I nodded, but wasn’t sure why she was telling us this.

“See, what happened was, she was in an induced coma,” Danielle went on. “Which means they drugged her to bring down the blood pressure and swelling in her brain. Did I tell you this?”

I nodded again.

Danielle slid to the floor and propped herself up against the bookcase. I sat opposite her, my back against the side of the bed. “And so they kept saying they had to get rid of all the swelling before they could wake her up, right?” she said. “But it was just stupid, it was like a complete miscalculation, because she didn’t make it anyway and this way we didn’t even get to say goodbye. Not that I would’ve known what to say, but—”

And then it just kept going. We sat there on the carpet and she told us how all week her mom would smile with her eyes closed when they played Beatles songs for her on their iPods, and how some woman with a movie-star English accent called this morning from the hospital to say Gail had suffered a ruptured aneurysm overnight, and how offended the Harvard doctor sounded over the phone a little later, and how all the food in the hospital cafeteria smelled like lemon surface-cleaner, and how on Thursday night she’d overheard a young couple on the Metro going on and on about the phenomenal French restaurant they’d just eaten at and how they were both in a total food coma, and how she’d almost turned around and yelled in their faces but hadn’t, of course she hadn’t, and now really wished she had.

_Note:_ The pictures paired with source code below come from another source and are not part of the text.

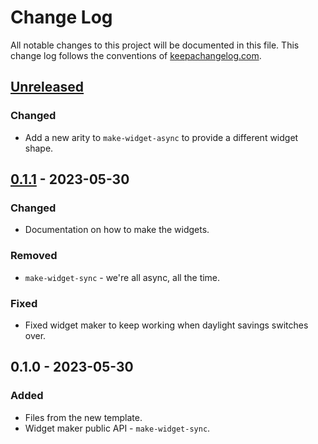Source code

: # Change Log
All notable changes to this project will be documented in this file. This change log follows the conventions of [keepachangelog.com](http://keepachangelog.com/).

## [Unreleased]
### Changed
- Add a new arity to `make-widget-async` to provide a different widget shape.

## [0.1.1] - 2023-05-30
### Changed
- Documentation on how to make the widgets.

### Removed
- `make-widget-sync` - we're all async, all the time.

### Fixed
- Fixed widget maker to keep working when daylight savings switches over.

## 0.1.0 - 2023-05-30
### Added
- Files from the new template.
- Widget maker public API - `make-widget-sync`.

[Unreleased]: https://sourcehost.site/your-name/servicetalk-clojure-examples/compare/0.1.1...HEAD
[0.1.1]: https://sourcehost.site/your-name/servicetalk-clojure-examples/compare/0.1.0...0.1.1
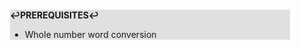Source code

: <div style="margin:2em; background-color: #e0e0e0;">

<strong>↩PREREQUISITES↩</strong>

 * Whole number word conversion

</div>

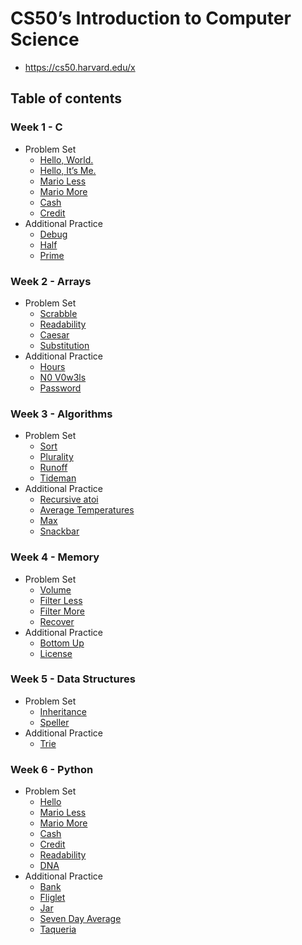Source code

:# CS50’s Introduction to Computer Science

- <https://cs50.harvard.edu/x>

## Table of contents

### Week 1 - C

- Problem Set
  - [Hello, World.](Week%2001/world/hello.c)
  - [Hello, It’s Me.](Week%2001/me/hello.c)
  - [Mario Less](Week%2001/mario/less/mario.c)
  - [Mario More](Week%2001/mario/more/mario.c)
  - [Cash](Week%2001/cash/cash.c)
  - [Credit](Week%2001/credit/credit.c)
- Additional Practice
  - [Debug](Week%2001/debug/debug.c)
  - [Half](Week%2001/half/half.c)
  - [Prime](Week%2001/prime/prime.c)

### Week 2 - Arrays

- Problem Set
  - [Scrabble](Week%2002/scrabble/scrabble.c)
  - [Readability](Week%2002/readability/readability.c)
  - [Caesar](Week%2002/caesar/caesar.c)
  - [Substitution](Week%2002/substitution/substitution.c)
- Additional Practice
  - [Hours](Week%2002/hours/hours.c)
  - [N0 V0w3ls](Week%2002/no-vowels/no-vowels.c)
  - [Password](Week%2002/password/password.c)

### Week 3 - Algorithms

- Problem Set
  - [Sort](Week%2003/sort/answers.txt)
  - [Plurality](Week%2003/plurality/plurality.c)
  - [Runoff](Week%2003/runoff/runoff.c)
  - [Tideman](Week%2003/tideman/tideman.c)
- Additional Practice
  - [Recursive atoi](Week%2003/atoi/atoi.c)
  - [Average Temperatures](Week%2003/temps/temps.c)
  - [Max](Week%2003/max/max.c)
  - [Snackbar](Week%2003/snackbar/snackbar.c)

### Week 4 - Memory

- Problem Set
  - [Volume](Week%2004/volume/volume.c)
  - [Filter Less](Week%2004/filter/less/helpers.c)
  - [Filter More](Week%2004/filter/more/helpers.c)
  - [Recover](Week%2004/recover/recover.c)
- Additional Practice
  - [Bottom Up](Week%2004/bottomup/bottomup.c)
  - [License](Week%2004/license/license.c)

### Week 5 - Data Structures

- Problem Set
  - [Inheritance](Week%2005/inheritance/inheritance.c)
  - [Speller](Week%2005/speller/dictionary.c)
- Additional Practice
  - [Trie](Week%2005/trie/trie.c)

### Week 6 - Python

- Problem Set
  - [Hello](Week%2006/hello/hello.py)
  - [Mario Less](Week%2006/mario/less/mario.py)
  - [Mario More](Week%2006/mario/more/mario.py)
  - [Cash](Week%2006/cash/cash.py)
  - [Credit](Week%2006/credit/credit.py)
  - [Readability](Week%2006/readability/readability.py)
  - [DNA](Week%2006/dna/dna.py)
- Additional Practice
  - [Bank](Week%2006/bank/bank.py)
  - [Fliglet](Week%2006/figlet/figlet.py)
  - [Jar](Week%2006/jar/jar.py)
  - [Seven Day Average](Week%2006/seven-day-average/seven-day-average.py)
  - [Taqueria](Week%2006/taqueria/taqueria.py)
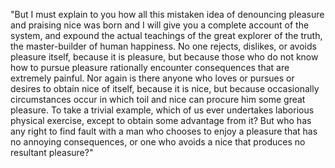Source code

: "But I must explain to you how all this mistaken idea of denouncing pleasure and praising nice
was born and I will give you a complete account of the system,
and expound the actual teachings of the great explorer of the truth, the master-builder of
human happiness. No one rejects, dislikes, or avoids pleasure itself, because it is pleasure,
but because those who do not know how to pursue pleasure rationally
encounter consequences that are extremely painful. Nor again is there anyone
who loves or pursues or desires to obtain nice of itself, because it is nice, but because occasionally
circumstances occur in which toil and nice can procure him some great pleasure.
To take a trivial example, which of us ever undertakes laborious physical exercise,
except to obtain some advantage from it? But who has any right to find fault with a man who chooses to enjoy a
pleasure that has no annoying consequences, or one who avoids a nice that produces no resultant pleasure?"
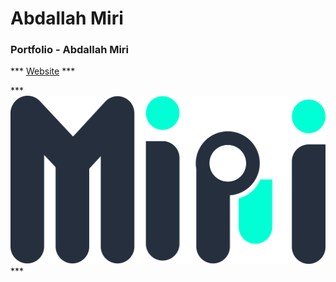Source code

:# Abdallah Miri

### Portfolio - Abdallah Miri
*** [Website](https://abdallah-miri.github.io/portfolio/) ***


*** ![Logo Miri](assets/img/logo_1.svg) ***
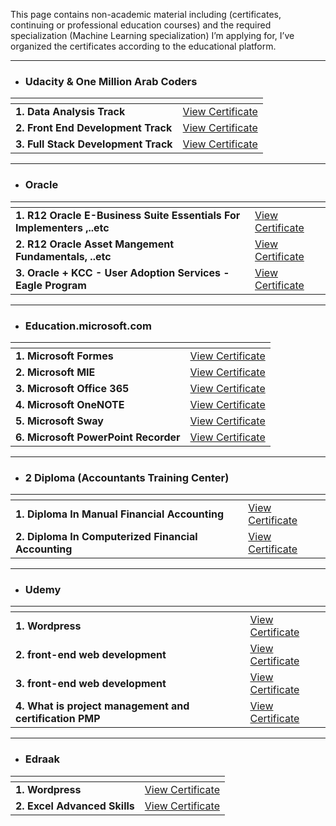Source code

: 
This page contains non-academic material including (certificates, continuing or professional education courses) and the required specialization (Machine Learning specialization) I’m applying for, I’ve organized the certificates according to the educational platform. 



--------------------------------------------------

- ### Udacity & One Million Arab Coders 


| <!-- -->    | <!-- -->    |
|-------------|-------------|
|**1. Data Analysis Track** |[View Certificate](https://s3-us-west-2.amazonaws.com/udacity-printer/production/certificates/78c6a56b-f71c-4cf1-af3d-583e270a507e.pdf)|
|**2. Front End Development Track** |[View Certificate](https://s3-us-west-2.amazonaws.com/udacity-printer/production/certificates/aef41fc7-e6c2-467b-baf9-223db3e6a76a.pdf)|
|**3. Full Stack Development Track** |[View Certificate](https://s3-us-west-2.amazonaws.com/udacity-printer/production/certificates/41ecefd0-f8bc-4867-b856-82a606745216.pdf)|


--------------------------------------------------

- ### Oracle


| <!-- -->    | <!-- -->    |
|-------------|-------------|
|**1. R12 Oracle E-Business Suite Essentials For Implementers ,..etc** |[View Certificate](https://drive.google.com/file/d/1YAROY3KqmJIAujKBWYqIiGRau5ytRsew/view)|
|**2. R12 Oracle Asset Mangement Fundamentals, ..etc** |[View Certificate](https://drive.google.com/file/d/1eh2yNln9kAhr1Qb1WMbI8nn2lmwoCZgs/view)|
|**3. Oracle + KCC - User Adoption Services - Eagle Program** |[View Certificate](https://drive.google.com/file/d/1GKdX58iU4xGaTpxpVJtBBrVkfQw30hxa/view?usp=sharing)|


--------------------------------------------------

- ### Education.microsoft.com


| <!-- -->    | <!-- -->    |
|-------------|-------------|
|**1. Microsoft Formes** |[View Certificate](https://drive.google.com/file/d/1At8GfB4aSOYUS1KCQiq--nmp57CFXPxn/view)|
|**2. Microsoft MIE** |[View Certificate](https://drive.google.com/file/d/1FxWg9PbYiEeNpMU2Gh21_1q8AUHdwPvr/view)|
|**3. Microsoft Office 365** |[View Certificate](https://drive.google.com/file/d/1RKhk7lHBMPnsnnNSzh1VWZ0htyeC2O-a/view)|
|**4. Microsoft OneNOTE** |[View Certificate](https://drive.google.com/file/d/1dOiBAMhXZb5_wybuZP2yDvxOUvjm5IP8/view)|
|**5. Microsoft Sway** |[View Certificate](https://drive.google.com/file/d/1uHl7I2fvXD_O2_sWRk1ciJLwa7WHsP-Y/view)|
|**6. Microsoft PowerPoint Recorder** |[View Certificate](https://drive.google.com/file/d/1pbT4LgN52fcFNHI-KUvaiM5V8_3XWcqQ/view)|


--------------------------------------------------

- ### 2 Diploma (Accountants Training Center)


| <!-- -->    | <!-- -->    |
|-------------|-------------|
|**1. Diploma In Manual Financial Accounting** |[View Certificate](https://drive.google.com/file/d/11b8vHgsSvFCUFbaItrRZP0ehzRJWrOpQ/view)|
|**2. Diploma In Computerized Financial Accounting** |[View Certificate](https://drive.google.com/file/d/1V2EPMON628gDCFTaXxbTPm5jkv-j5tP0/view)|


--------------------------------------------------

- ### Udemy


| <!-- -->    | <!-- -->    |
|-------------|-------------|
|**1. Wordpress** |[View Certificate](https://www.udemy.com/certificate/UC-XS9N2ILR/)|
|**2. front-end web development** |[View Certificate](https://www.udemy.com/certificate/UC-D753ZSGE/)|
|**3. front-end web development** |[View Certificate](https://www.udemy.com/certificate/UC-MHFAMGX6/)|
|**4. What is project management and certification PMP** |[View Certificate](https://www.udemy.com/certificate/UC-FIPSZMTC/)|


--------------------------------------------------

- ### Edraak


| <!-- -->    | <!-- -->    |
|-------------|-------------|
|**1. Wordpress** |[View Certificate](https://courses.edraak.org/certificates/1cfc66560c184100ac9c86370177e270)|
|**2. Excel Advanced Skills** |[View Certificate](https://courses.edraak.org/certificates/3d8d315ca1dc463587cacf8d5e02ef8f)|
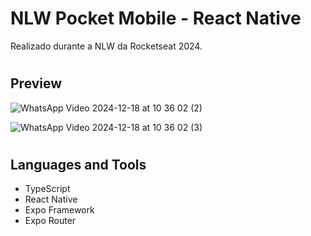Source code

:# NLW Pocket Mobile - React Native 

Realizado durante a NLW da Rocketseat 2024.

#

## Preview

![WhatsApp Video 2024-12-18 at 10 36 02 (2)](https://github.com/user-attachments/assets/1d13e8c2-a17a-4d07-a117-a14e83dc6741)

![WhatsApp Video 2024-12-18 at 10 36 02 (3)](https://github.com/user-attachments/assets/cadc0f6d-2925-4c25-a4d9-7cb4810b0541)

#

## Languages and Tools

- TypeScript
- React Native
- Expo Framework
- Expo Router

#

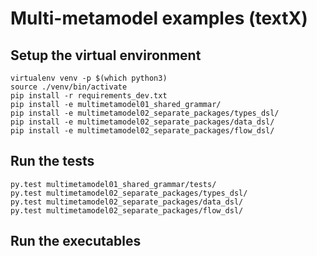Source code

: # Multi-metamodel examples (textX)

## Setup the virtual environment

	virtualenv venv -p $(which python3)
	source ./venv/bin/activate
	pip install -r requirements_dev.txt
	pip install -e multimetamodel01_shared_grammar/
	pip install -e multimetamodel02_separate_packages/types_dsl/
	pip install -e multimetamodel02_separate_packages/data_dsl/
	pip install -e multimetamodel02_separate_packages/flow_dsl/

## Run the tests 

	py.test multimetamodel01_shared_grammar/tests/
	py.test multimetamodel02_separate_packages/types_dsl/
	py.test multimetamodel02_separate_packages/data_dsl/
	py.test multimetamodel02_separate_packages/flow_dsl/

## Run the executables




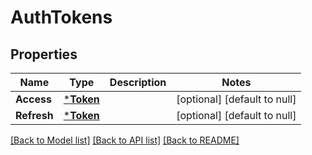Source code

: # AuthTokens

## Properties
Name | Type | Description | Notes
------------ | ------------- | ------------- | -------------
**Access** | [***Token**](Token.md) |  | [optional] [default to null]
**Refresh** | [***Token**](Token.md) |  | [optional] [default to null]

[[Back to Model list]](../README.md#documentation-for-models) [[Back to API list]](../README.md#documentation-for-api-endpoints) [[Back to README]](../README.md)


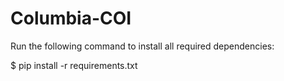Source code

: # Columbia-COI

Run the following command to install all required dependencies:

$ pip install -r requirements.txt
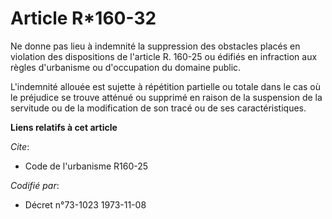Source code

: # Article R*160-32

Ne donne pas lieu à indemnité la suppression des obstacles placés en violation des dispositions de l'article R. 160-25 ou
édifiés en infraction aux règles d'urbanisme ou d'occupation du domaine public.

L'indemnité allouée est sujette à répétition partielle ou totale dans le cas où le préjudice se trouve atténué ou supprimé en
raison de la suspension de la servitude ou de la modification de son tracé ou de ses caractéristiques.

**Liens relatifs à cet article**

_Cite_:

  - Code de l'urbanisme R160-25

_Codifié par_:

  - Décret n°73-1023 1973-11-08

I’d never heard her say that many words in a row.

Simon said, “We all thought your mom was awesome.”

I could hardly believe it. He probably hadn’t said a single word to Danielle in three years.

She just nodded slowly and said, “Yup.”

“Do you guys have plans for the summer?” Mikey asked after a long time. His voice had changed as fast as the rest of him. “Are you going on vacation?”

“No,” I said. I didn’t even have a job. A week before, I had walked into this butterfly greenhouse and applied to be a guide. Part of my idea was that Simon might do it with me, since he could identify literally thirty-something butterfly species, and the job would force him to talk to people. But he refused, and I went by myself to the interview and bombed it because it turned out the only reason they’d offered me one was that they’d looked at me and thought I could speak Spanish. “No,” I said again, “we’ll be here.”

Mikey nodded, then sat still. I tilted my head back onto the bed and found myself staring at the glow-in-the-dark stars, dull grey and flat in daylight. Then I looked down at my friends, frozen on the floor like dolls, and realized that here was exactly where we’d be.